The Deploy Cadence That Correlates With Reliability
Counter-intuitively, more frequent deploys correlate with higher reliability. The mechanism, the supporting research, and the cadence to aim for.
What the research shows
The data on deploy frequency and reliability is unambiguous. Counter-intuitively, more frequent deploys correlate with higher reliability across every measure.
- DORA finding. High-performing teams deploy multiple times per day; low performers deploy weekly or less.
- Change failure rate. High-frequency teams have lower change failure rate, not higher; small batches contain less risk per release.
- MTTR. High-frequency teams recover faster; the rollback muscle is exercised, not theoretical.
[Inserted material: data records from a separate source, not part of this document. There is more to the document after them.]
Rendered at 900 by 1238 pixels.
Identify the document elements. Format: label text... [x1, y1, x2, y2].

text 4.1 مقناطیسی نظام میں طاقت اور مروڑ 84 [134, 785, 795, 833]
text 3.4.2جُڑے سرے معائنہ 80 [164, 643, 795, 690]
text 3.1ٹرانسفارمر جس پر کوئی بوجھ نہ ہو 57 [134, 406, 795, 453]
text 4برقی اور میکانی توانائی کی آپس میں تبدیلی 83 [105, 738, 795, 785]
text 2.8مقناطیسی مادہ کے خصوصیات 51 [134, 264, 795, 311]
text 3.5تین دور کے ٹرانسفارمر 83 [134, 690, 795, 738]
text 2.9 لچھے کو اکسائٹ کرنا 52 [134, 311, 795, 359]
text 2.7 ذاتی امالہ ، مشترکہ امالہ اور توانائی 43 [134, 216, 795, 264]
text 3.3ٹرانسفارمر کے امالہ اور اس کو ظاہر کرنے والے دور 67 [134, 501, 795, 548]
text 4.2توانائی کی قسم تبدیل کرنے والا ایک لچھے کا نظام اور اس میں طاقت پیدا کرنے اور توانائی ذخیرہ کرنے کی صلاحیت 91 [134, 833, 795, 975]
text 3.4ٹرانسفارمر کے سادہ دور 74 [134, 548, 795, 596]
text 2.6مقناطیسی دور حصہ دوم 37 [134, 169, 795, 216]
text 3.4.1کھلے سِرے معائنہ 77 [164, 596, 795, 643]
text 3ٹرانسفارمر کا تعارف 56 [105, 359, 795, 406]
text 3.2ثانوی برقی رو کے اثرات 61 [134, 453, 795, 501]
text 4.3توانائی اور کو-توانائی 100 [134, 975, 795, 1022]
- Lead time. Lower across the board; higher reliability and faster delivery are the same discipline, not a trade-off.
The mechanism
The correlation is not magic. Small changes are debuggable; big releases are not; and the discipline of frequent deploys keeps the safety nets in working order.
- Debuggability. A small change is debuggable; a quarterly release is a soup of changes that obscures cause from effect.
- Muscle memory. Daily deploys keep rollback, monitoring, and alerting paths warm; nobody discovers the runbook is stale at 3am.
- Atrophy. Teams that deploy quarterly let those muscles weaken; by deploy day, half the safety nets are broken.
- Reversibility cost. Smaller changes are reversible without data-shape coordination; bigger ones rarely are.
Path to higher cadence
Most teams can climb the cadence ladder. The steps are well-trodden; each one builds on the previous and the gains compound.
- Step 1: weekly. Three months of work for most teams; automate tests and rollback as the baseline.
- Step 2: daily. Requires feature flags, smaller PRs, mature CI; the operational rigour matures alongside.
- Step 3: continuous. Each merge ships if checks pass; the endgame for mature teams; rare in the wild.
- Per-service cadence. Different services can sit at different rungs; do not force one cadence org-wide.